The previous steps were simple but didn’t migrate over the extras which Git WebUIs offer such as the Issue tracking, Merge Requests, Releases and more. For more established projects these are vital elements that need to be fully migrated without leaving your new home feeling a little incomplete.
To start with we needeed a Personal Access Token (PAT) generated on GitHub. GitLab for example offers a feature where you can this token to directly import all the repositories you own personally or organisations to which you belong. This makes it easy to transfer a bunch of repositories all in one go along with all the issues, branches, merge requests etc. with a peace of mind.
Codeberg also offers a migration feature, using the PAT we generated we can copy-paste GitHub URLs one at a time to migrate them over to Codeberg. Similar to GitLab this offers to migrate everything from Wiki to Issues to Releases.
We aren’t done yet however. With Codeberg, GitLab too, we can take advantage of the ability to mirror our repositories. Codeberg offers a SSH key based mirroring which generates a unique SSH key to Github and Gitlab to keep the mirrors repositories with minimum effort upon pushing new commits or periodically as little as every 10 minutes.
Bring the community
Now we are almost done, we can’t just abandon all the users who instinctively go to GitHub to make their contributions we need to inform people about this great new place where we’re all continuing our hardwork. Codeberg provides the following repository with badges to let people know where to find the code. They also offer a website to modify the default offerings.

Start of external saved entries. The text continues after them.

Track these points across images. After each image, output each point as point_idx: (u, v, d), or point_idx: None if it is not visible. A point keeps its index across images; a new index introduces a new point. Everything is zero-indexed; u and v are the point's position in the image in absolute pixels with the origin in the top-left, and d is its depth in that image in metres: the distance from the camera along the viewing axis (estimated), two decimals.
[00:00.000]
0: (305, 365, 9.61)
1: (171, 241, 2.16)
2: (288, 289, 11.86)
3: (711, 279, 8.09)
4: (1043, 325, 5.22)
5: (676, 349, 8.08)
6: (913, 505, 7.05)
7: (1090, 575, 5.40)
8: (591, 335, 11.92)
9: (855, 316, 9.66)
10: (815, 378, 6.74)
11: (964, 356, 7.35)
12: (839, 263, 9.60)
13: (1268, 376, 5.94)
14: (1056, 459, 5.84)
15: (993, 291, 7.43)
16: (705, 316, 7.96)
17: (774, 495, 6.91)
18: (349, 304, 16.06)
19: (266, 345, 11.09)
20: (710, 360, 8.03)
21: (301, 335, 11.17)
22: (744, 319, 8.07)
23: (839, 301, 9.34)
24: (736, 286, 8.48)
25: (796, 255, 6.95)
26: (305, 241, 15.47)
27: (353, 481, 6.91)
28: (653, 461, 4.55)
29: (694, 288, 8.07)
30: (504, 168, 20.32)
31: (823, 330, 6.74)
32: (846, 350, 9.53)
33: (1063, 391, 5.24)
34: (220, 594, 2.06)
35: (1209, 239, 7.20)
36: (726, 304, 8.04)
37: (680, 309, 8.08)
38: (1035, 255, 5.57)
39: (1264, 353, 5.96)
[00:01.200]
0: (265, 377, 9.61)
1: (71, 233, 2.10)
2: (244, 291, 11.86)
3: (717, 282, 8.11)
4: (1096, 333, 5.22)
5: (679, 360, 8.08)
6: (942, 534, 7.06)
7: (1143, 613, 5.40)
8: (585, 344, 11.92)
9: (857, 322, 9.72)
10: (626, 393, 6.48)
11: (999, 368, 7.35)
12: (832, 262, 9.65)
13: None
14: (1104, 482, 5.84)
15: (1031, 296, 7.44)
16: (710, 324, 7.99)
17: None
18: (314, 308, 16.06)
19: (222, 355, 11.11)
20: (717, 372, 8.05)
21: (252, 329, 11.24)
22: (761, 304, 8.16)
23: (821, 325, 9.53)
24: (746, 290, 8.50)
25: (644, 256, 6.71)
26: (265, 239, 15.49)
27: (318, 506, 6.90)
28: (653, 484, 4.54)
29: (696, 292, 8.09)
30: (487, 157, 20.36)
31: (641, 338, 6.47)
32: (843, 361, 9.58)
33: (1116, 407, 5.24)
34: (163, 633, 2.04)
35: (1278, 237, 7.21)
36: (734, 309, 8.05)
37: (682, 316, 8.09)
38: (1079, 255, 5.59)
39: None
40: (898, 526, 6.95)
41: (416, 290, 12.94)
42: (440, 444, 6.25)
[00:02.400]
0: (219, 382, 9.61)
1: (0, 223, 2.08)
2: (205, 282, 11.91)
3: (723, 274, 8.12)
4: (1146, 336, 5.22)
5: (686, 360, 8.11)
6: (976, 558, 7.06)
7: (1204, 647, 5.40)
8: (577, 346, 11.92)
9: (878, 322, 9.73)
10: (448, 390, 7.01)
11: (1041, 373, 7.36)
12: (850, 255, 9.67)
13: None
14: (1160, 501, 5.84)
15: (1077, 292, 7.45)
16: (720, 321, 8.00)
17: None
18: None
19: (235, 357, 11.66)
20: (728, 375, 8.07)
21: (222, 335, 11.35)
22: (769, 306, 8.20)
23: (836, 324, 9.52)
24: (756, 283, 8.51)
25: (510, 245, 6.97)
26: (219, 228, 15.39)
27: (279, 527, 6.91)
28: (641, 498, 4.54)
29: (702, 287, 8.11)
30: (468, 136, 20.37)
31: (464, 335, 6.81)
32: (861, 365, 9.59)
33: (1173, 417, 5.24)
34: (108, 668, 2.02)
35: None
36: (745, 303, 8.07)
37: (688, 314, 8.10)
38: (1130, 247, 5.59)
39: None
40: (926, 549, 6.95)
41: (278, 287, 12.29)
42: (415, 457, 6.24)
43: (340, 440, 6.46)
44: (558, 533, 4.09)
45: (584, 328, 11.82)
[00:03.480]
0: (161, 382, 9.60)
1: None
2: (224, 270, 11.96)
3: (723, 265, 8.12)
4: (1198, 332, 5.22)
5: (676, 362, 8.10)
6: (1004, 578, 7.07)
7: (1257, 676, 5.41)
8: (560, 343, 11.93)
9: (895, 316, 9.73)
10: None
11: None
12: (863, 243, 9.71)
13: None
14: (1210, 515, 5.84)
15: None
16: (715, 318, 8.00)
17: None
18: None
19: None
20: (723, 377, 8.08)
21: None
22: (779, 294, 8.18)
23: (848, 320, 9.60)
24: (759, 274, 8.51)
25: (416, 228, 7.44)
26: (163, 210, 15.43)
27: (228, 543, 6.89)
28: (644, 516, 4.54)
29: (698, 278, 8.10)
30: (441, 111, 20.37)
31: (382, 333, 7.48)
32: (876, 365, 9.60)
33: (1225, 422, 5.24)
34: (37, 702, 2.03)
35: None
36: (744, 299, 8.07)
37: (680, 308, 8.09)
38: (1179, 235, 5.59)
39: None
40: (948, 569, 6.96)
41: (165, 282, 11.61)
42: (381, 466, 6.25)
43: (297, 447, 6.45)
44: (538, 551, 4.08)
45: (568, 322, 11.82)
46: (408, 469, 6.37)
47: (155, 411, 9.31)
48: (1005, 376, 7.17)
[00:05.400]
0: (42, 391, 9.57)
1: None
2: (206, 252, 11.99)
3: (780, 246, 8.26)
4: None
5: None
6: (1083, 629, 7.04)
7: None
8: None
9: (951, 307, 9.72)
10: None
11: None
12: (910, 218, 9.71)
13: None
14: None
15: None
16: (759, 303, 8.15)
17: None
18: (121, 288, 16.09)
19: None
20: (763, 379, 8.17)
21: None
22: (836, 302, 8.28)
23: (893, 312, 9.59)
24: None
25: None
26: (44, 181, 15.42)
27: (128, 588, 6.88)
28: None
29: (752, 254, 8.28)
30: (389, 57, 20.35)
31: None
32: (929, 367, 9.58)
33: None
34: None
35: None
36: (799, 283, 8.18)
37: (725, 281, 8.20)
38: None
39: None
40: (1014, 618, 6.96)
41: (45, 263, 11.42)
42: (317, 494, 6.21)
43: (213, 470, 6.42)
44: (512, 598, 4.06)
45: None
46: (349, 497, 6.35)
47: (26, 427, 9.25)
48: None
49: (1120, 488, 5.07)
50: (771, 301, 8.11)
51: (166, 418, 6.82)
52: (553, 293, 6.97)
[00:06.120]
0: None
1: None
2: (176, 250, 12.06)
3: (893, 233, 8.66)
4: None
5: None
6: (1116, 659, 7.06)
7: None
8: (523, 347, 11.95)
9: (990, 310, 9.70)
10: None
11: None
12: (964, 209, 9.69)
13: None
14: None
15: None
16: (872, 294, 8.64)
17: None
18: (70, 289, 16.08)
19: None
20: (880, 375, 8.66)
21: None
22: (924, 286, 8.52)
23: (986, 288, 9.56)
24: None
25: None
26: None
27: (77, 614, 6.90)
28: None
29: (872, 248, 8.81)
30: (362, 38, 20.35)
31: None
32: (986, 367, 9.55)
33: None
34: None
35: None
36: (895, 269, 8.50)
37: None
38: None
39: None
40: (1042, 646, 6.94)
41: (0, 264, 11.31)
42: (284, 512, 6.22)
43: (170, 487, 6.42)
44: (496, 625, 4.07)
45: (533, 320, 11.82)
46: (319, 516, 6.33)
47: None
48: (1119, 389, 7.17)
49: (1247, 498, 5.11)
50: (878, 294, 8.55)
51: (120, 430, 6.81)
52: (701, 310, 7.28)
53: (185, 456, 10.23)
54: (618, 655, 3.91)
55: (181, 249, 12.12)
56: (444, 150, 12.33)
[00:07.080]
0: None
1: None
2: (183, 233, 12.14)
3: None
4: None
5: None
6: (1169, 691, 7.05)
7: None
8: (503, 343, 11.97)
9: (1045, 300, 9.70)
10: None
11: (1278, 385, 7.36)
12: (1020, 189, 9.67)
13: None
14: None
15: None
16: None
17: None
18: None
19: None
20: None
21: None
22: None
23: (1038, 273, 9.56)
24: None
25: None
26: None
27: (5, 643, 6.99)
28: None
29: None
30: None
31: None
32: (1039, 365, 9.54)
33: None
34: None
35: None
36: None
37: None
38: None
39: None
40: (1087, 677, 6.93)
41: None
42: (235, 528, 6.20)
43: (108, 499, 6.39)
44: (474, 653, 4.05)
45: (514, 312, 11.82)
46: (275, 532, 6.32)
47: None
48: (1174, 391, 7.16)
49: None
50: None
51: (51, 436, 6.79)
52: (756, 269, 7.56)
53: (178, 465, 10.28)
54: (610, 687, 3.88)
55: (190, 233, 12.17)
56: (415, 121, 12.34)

We add this to the https://codeberg.org/username/.profile repository which works similarly to the user README.md on GitHub3 or GitLab landing pages. Setup a mirror between the username/.profile -> username/username to synchronise them together thus linking back to Codeberg so people know where to find your code’s new home.
Closing thoughts
So was this work worthwhile? It depends on your values. There’s a sense that FOSS projects sprout up, gain huge community support, get VC funding, incorporate in the US, change their license (turncoat) and the community moves to a fork. Codeberg’s implementation, ForgeJo, is itself a fork of gitea which has a colourful history, ironically also incorporated in the US. In this world maintaining a code on one centralised platform feels like an open goal. We don’t need to live paranoiacly but having backups makes us feel safer and is just plain smart.
As Codeberg is completely community-run I’m sure they appreciate a contribution, become a member or donation to keep their operations running. I’m not the biggest flag waving kind of person but more and more each day I feel like waving a little 🇪🇺 flag in support of the work done around this wonderful continent.
Doing research for this migration I came across the Give up GitHub campaign where they highlight the rights of users and the community as a key reason to move away from the platform. They suggest Codeberg but also Sourcehut which also appears to adhere to similar value proposition such as allowing self-hosting, no AI sloppification and more.